### Provided text

Frequently asked questions

What is MEES?
MEES — Minimum Energy Efficiency Standards — are the rules that stop landlords in England and Wales from letting properties below a minimum EPC band. Since 2020 the floor has been EPC E; the consultation proposal (still firming up) is to raise it to EPC C for new tenancies from 2028 and all tenancies from 2030. The rules are enforced by local authority Trading Standards with fines of up to £30,000 per breach.
How does this calculator estimate my current EPC band?
Two ways. If you know your band, select it. If you don't, we estimate a SAP score from your property's age, wall type, loft insulation, glazing and heating system, and map that to a band. The fallback is deliberately conservative — a real EPC assessor will give you a more precise number, but this gets you close enough to prioritise measures.
Is the £10,000 spending cap a hard limit?
It's the ceiling above which you can register a "high cost" exemption on the PRS Exemptions Register. If a full compliance package exceeds £10,000 and the cheapest valid measure combination still costs more than that, you're entitled to an exemption lasting 5 years. But you must register it — simply not doing the work is enforceable.
Can I stack the BUS grant with ECO4?
Partially. BUS (£7,500 for an air- or ground-source heat pump) cannot be combined with ECO4 funding on the same measure, but ECO4 can fund insulation first and BUS can then fund the heat pump. In practice, that's the normal sequence: fabric-first insulation under ECO4 if the tenant is eligible, heat pump under BUS afterwards.
What's not in this v1 calculator?
Postcode-level cost multipliers, a full ECO4 eligibility tree, exemption register PDF generation, and EPC lookup by UPRN. See our expansion notes — these are on the roadmap. The v1 numbers are UK-average and good enough for a prioritisation decision, not a contract.

How this calculator works

The MEES compliance calculator is a prioritisation tool, not a retrofit assessment. It estimates your property's current SAP score (if you don't know your EPC band) from age, wall type, loft depth, glazing and heating, then walks a cheapest-first measure stack — loft top-up, LED, TRVs, cavity fill, glazing, heat pump, solid wall — and stops when the cumulative SAP uplift clears the gap to band C. Grants ( Boiler Upgrade Scheme £7,500 where a heat pump is part of the stack, plus a flat £1,500 ECO4 indicative offset) are subtracted to produce a net out-of-pocket number.

SAP-point uplifts for each measure are conservative UK averages drawn from BRE/MHCLG aggregate data. Real-world outcomes vary by 20–30% depending on installer quality, baseline condition and how honestly the original EPC was scored. Use this as a decision-support tool — not as a substitute for a Retrofit Assessor's detailed survey, which you will want before committing to spend.

Common pitfalls

  • Exemptions still have to be registered. Simply not doing the work isn't the same as being exempt. Trading Standards check the PRS Register.
  • EPCs can be pessimistic on pre-1919 stock because the default assumes solid walls are uninsulated even when they aren't. A fresh EPC with a good assessor can lift a band without any physical work.
  • Deep retrofit is rarely justified by MEES alone. If your cheapest route to C is already close to £10,000, the high-cost exemption is often the right decision — not another £5,000 of marginal measures.
  • HMOs and holiday lets have different rules. HMOs with shared facilities sometimes fall outside MEES; holiday lets are technically commercial for EPC purposes. The compliance picture is the same but the regulatory route differs.

When this isn't the right answer

If you already know your current EPC band and have a Retrofit Assessor's scope, use their figures — they'll reflect your property's specifics better than our averages. If you're in Scotland, the rules are different; we flag Scotland in the interface but don't model the HES loan structure. And if you're considering selling rather than re-letting, MEES may not apply — the rules bite on new tenancies, not on property sales. Once you've picked your stack, our heat pump calculator and solar calculator will price the running-cost benefits across the remaining 15 years of ownership.

### Data block

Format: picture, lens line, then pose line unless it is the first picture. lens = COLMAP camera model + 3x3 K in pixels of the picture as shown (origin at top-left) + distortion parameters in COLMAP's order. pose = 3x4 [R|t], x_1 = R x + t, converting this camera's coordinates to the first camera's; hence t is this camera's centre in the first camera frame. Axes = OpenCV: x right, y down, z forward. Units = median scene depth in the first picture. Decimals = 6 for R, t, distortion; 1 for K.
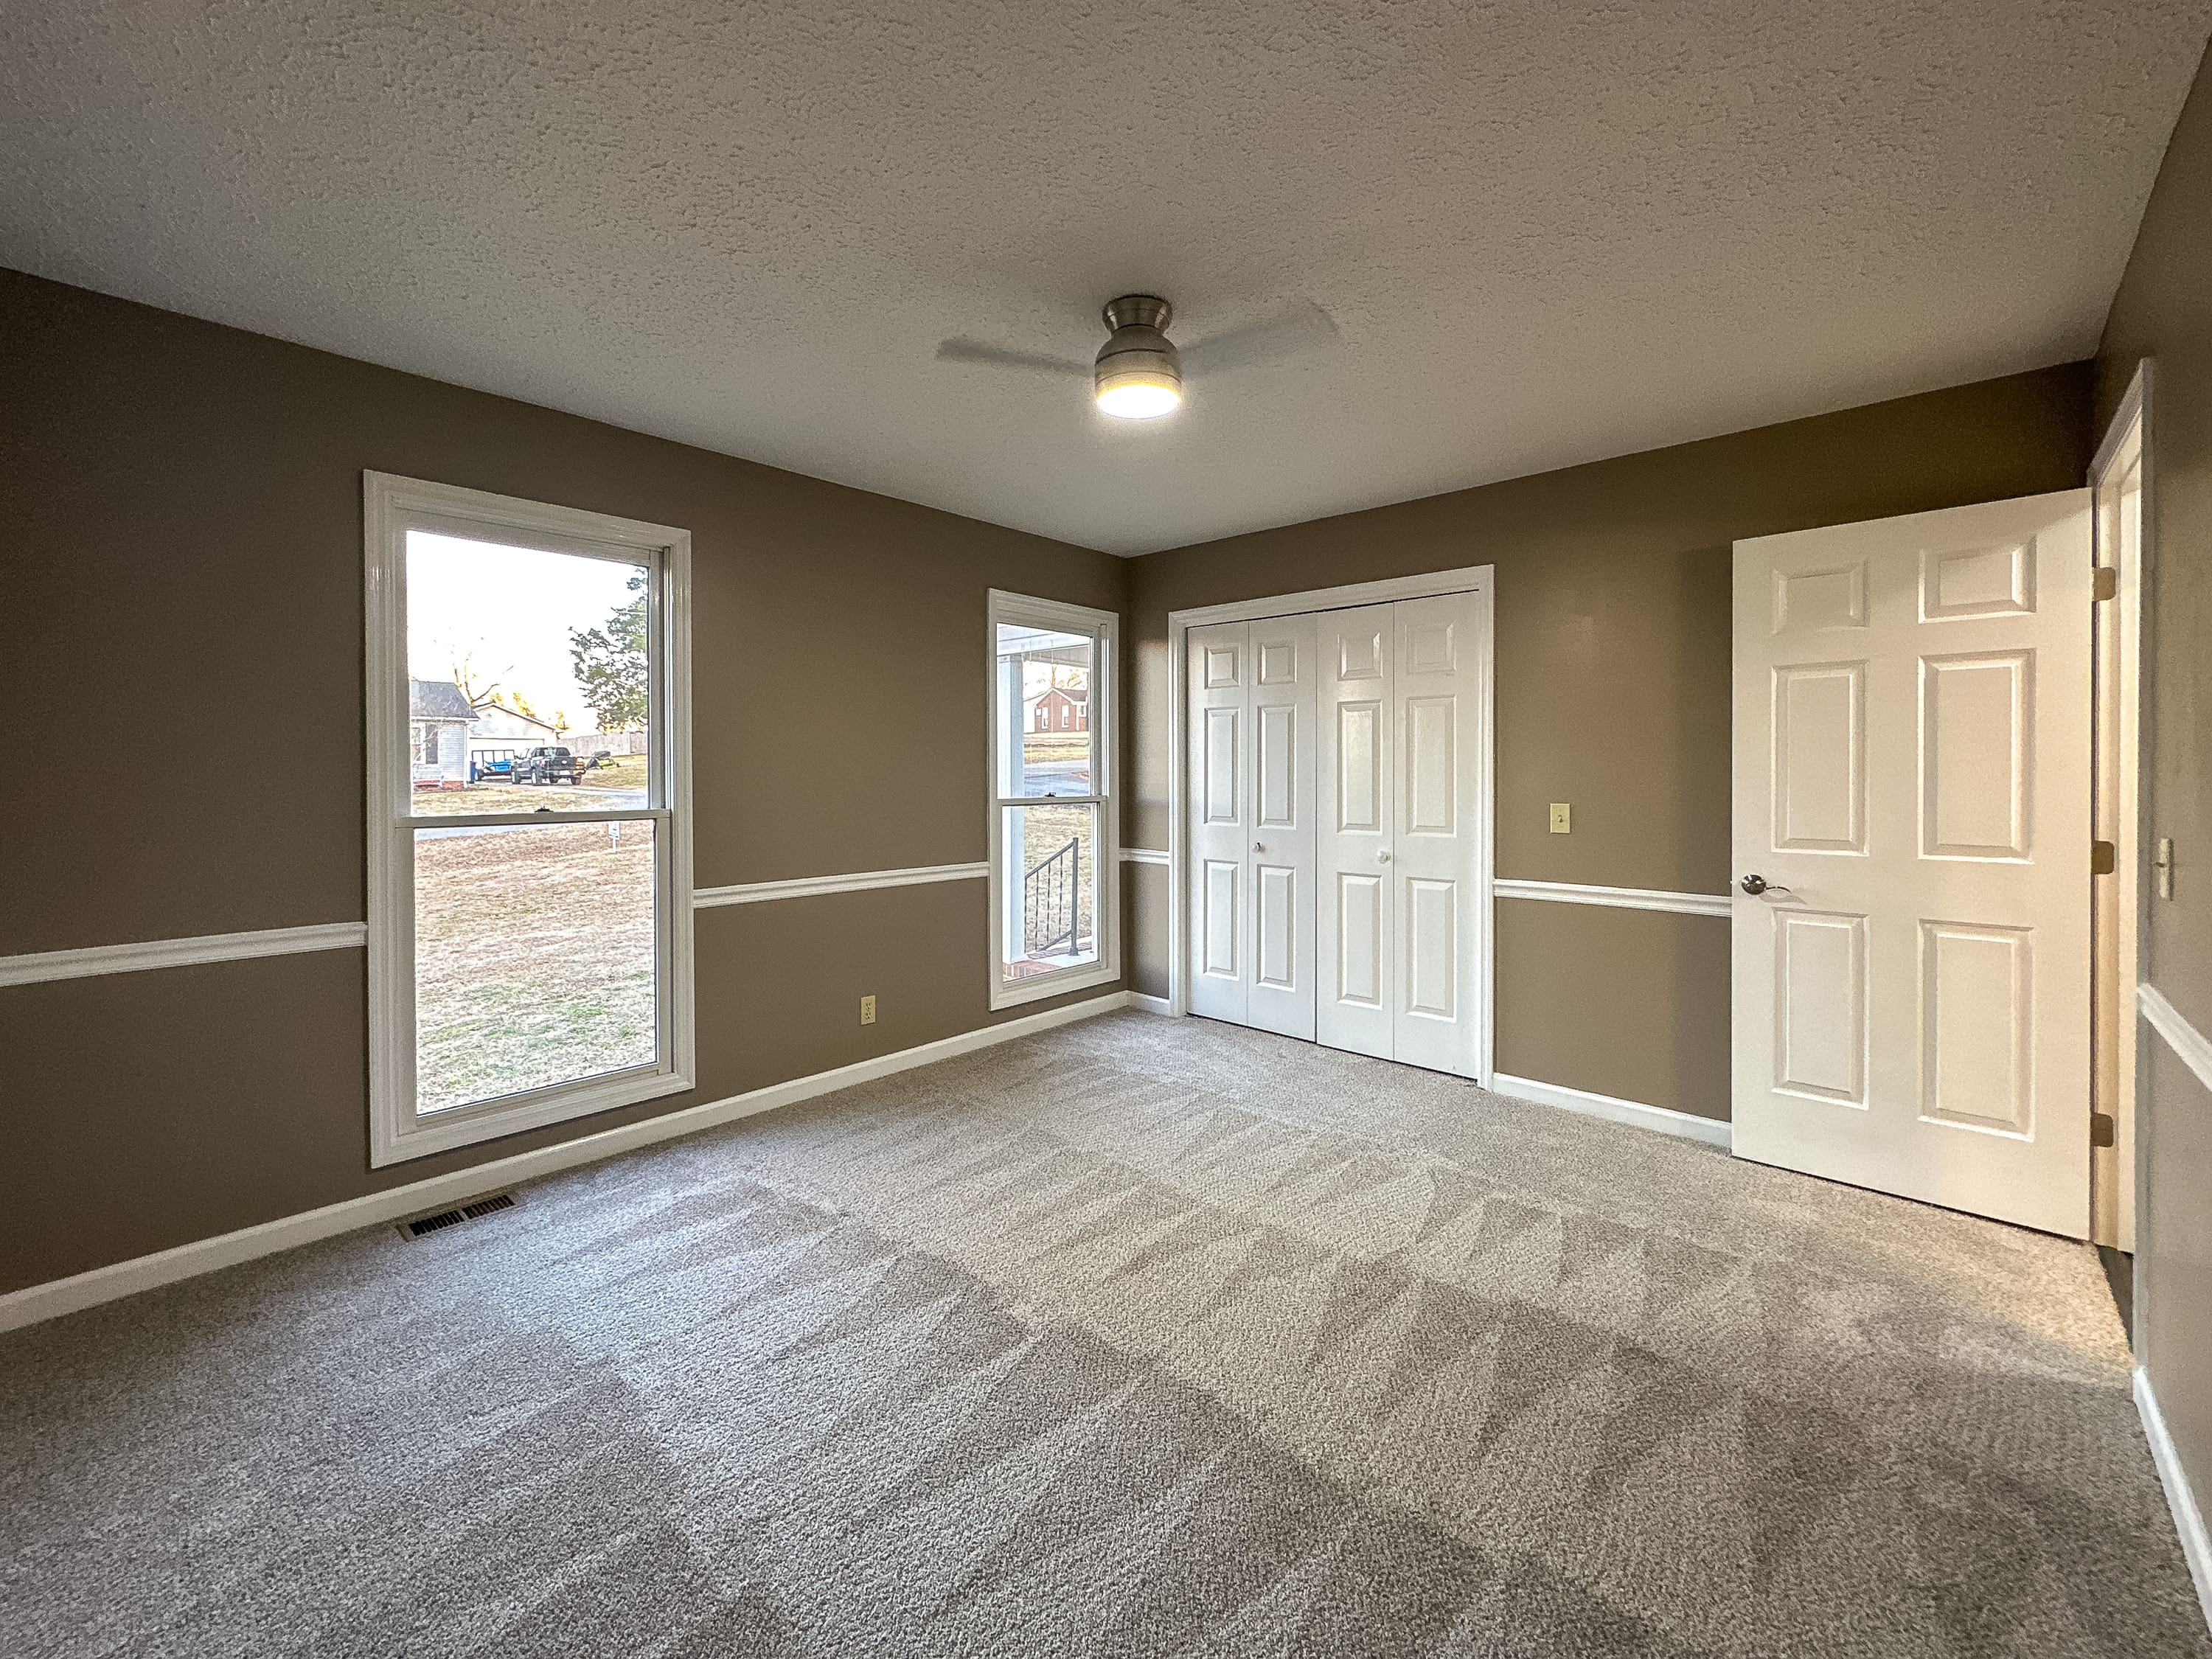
lens RADIAL K [[910.5, 0, 1112.1], [0, 910.5, 777.9], [0, 0, 1]] dist [-0.001030, -0.000155]
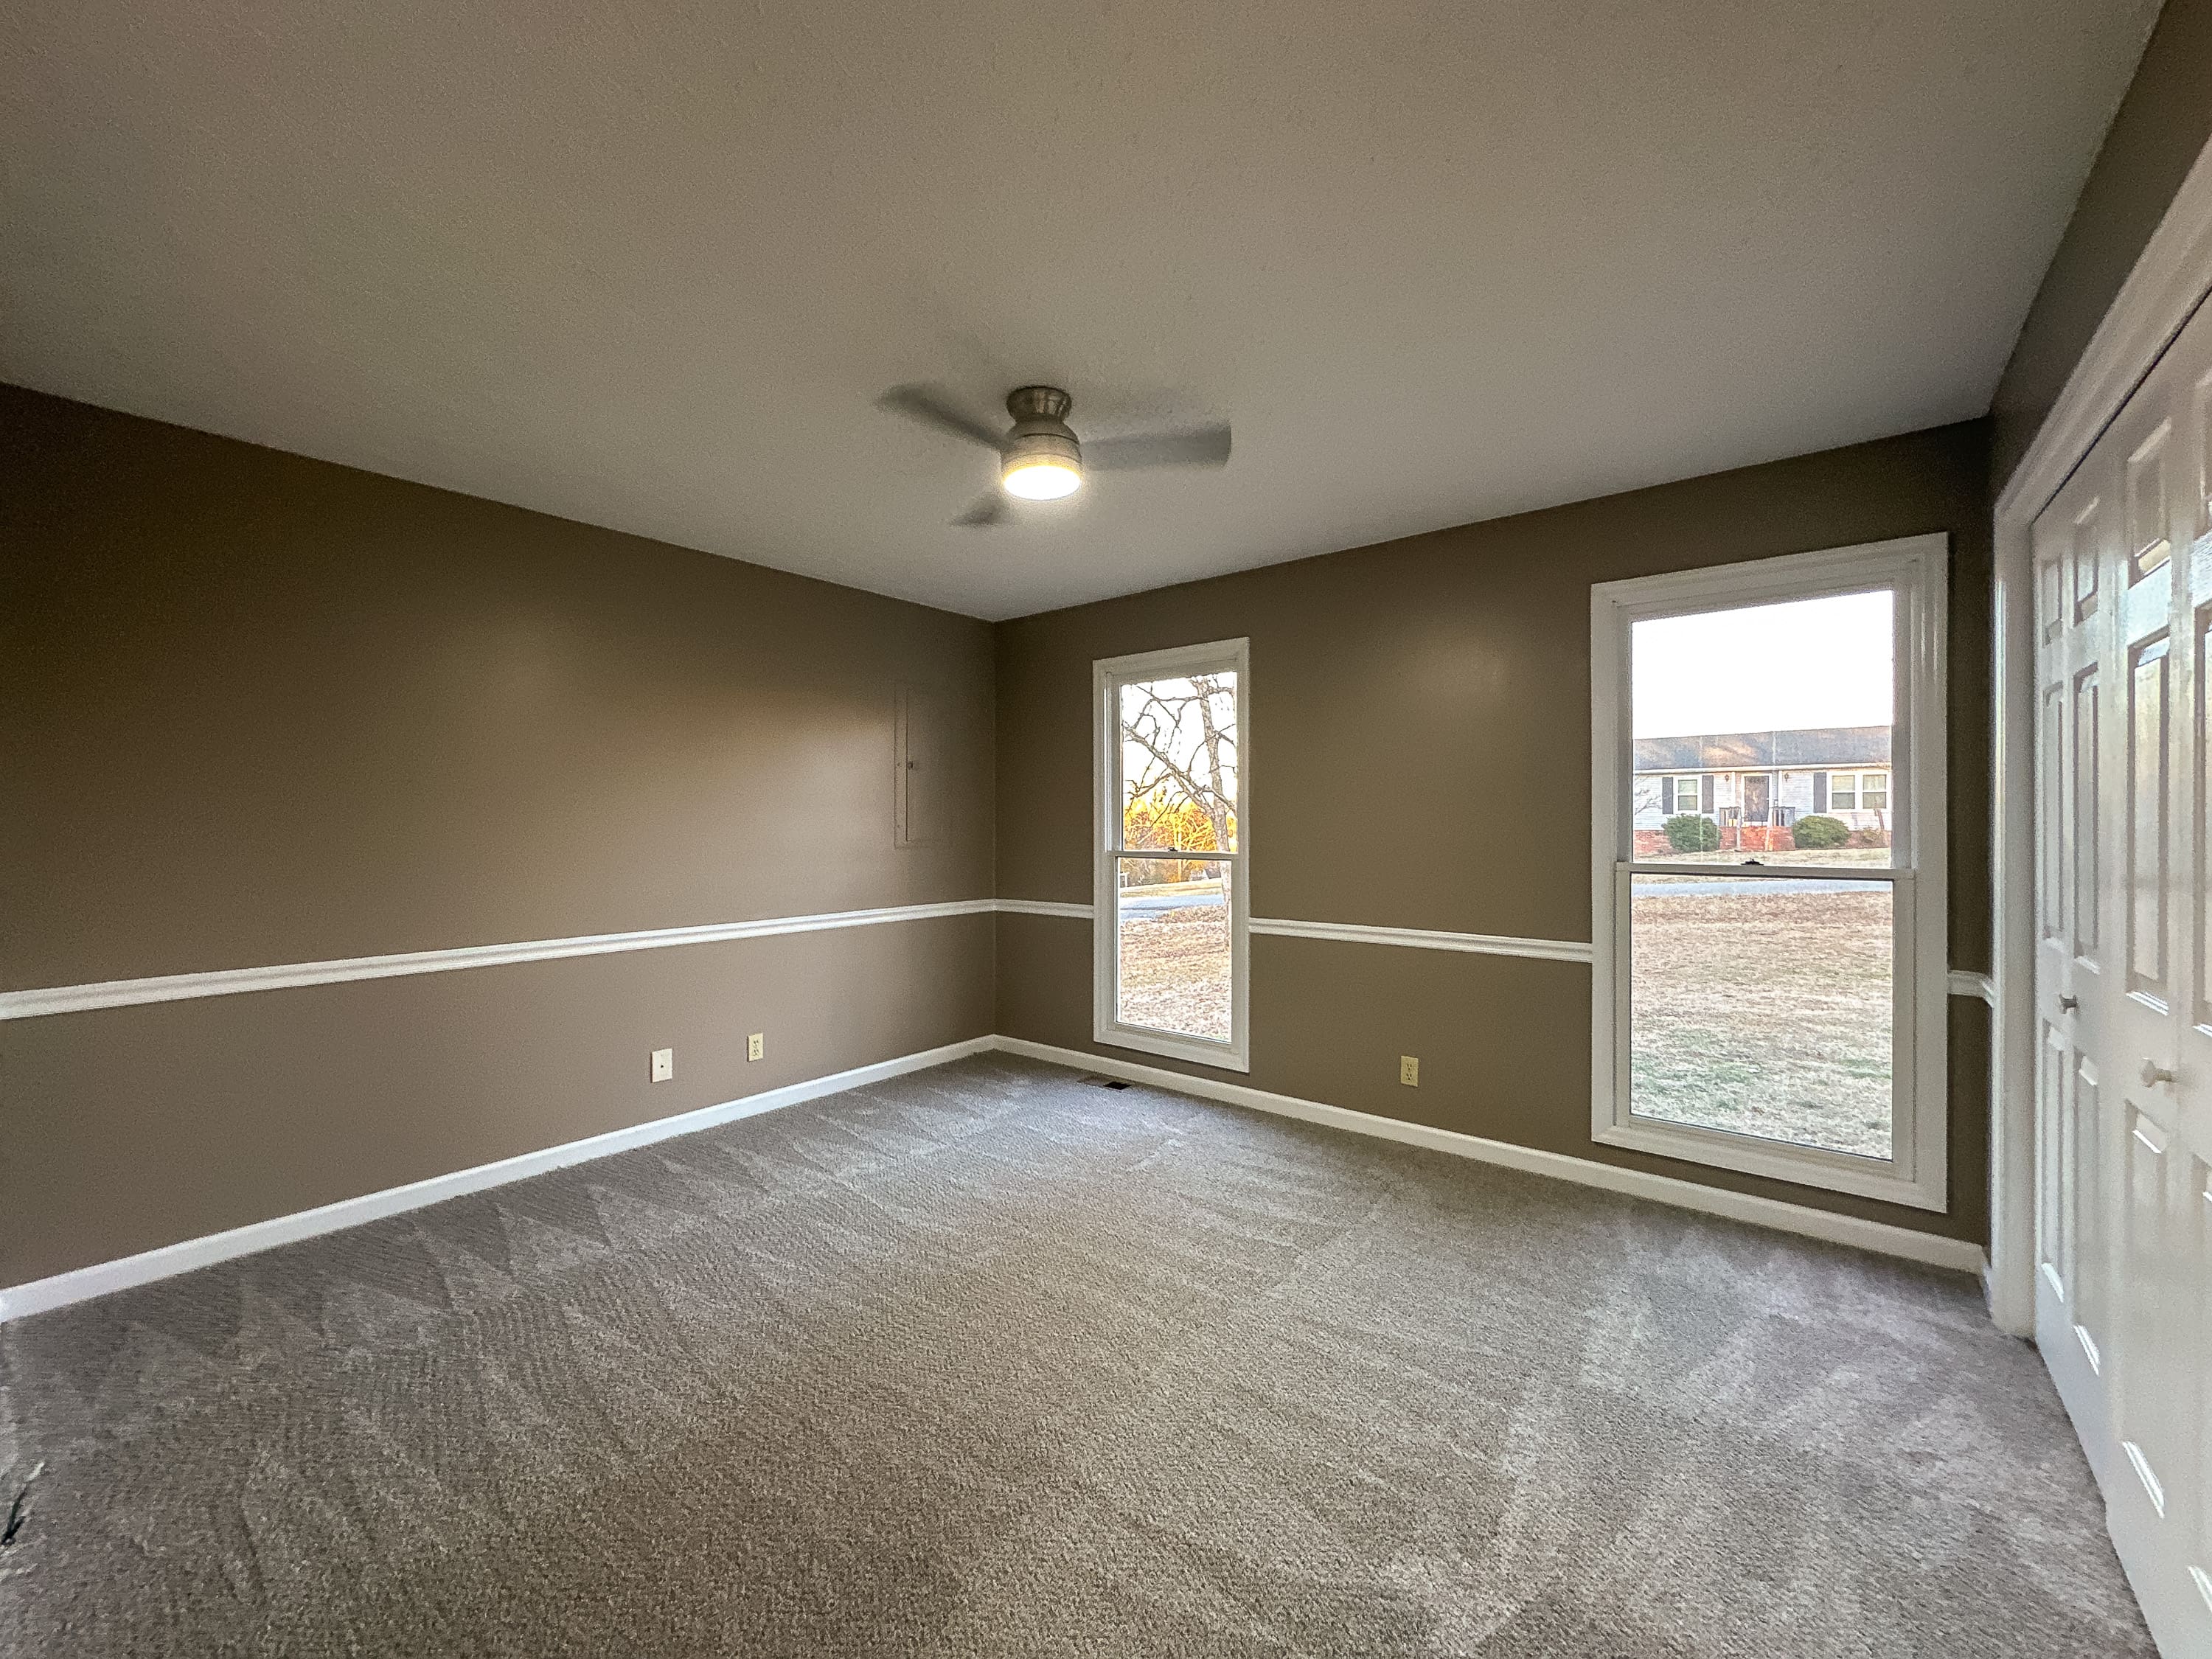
lens RADIAL K [[901.0, 0, 1118.5], [0, 901.0, 827.9], [0, 0, 1]] dist [-0.000317, 0.000000]
pose [[0.051543, 0.005659, -0.998655, 0.723874], [-0.005917, 0.999968, 0.005361, -0.007636], [0.998653, 0.005633, 0.051575, 0.690324]]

### Task
According to the MEES guide, what is the largest fine Trading Standards can impose for each breach? The listing has no role here.

### Written answer
Up to £30,000 per breach.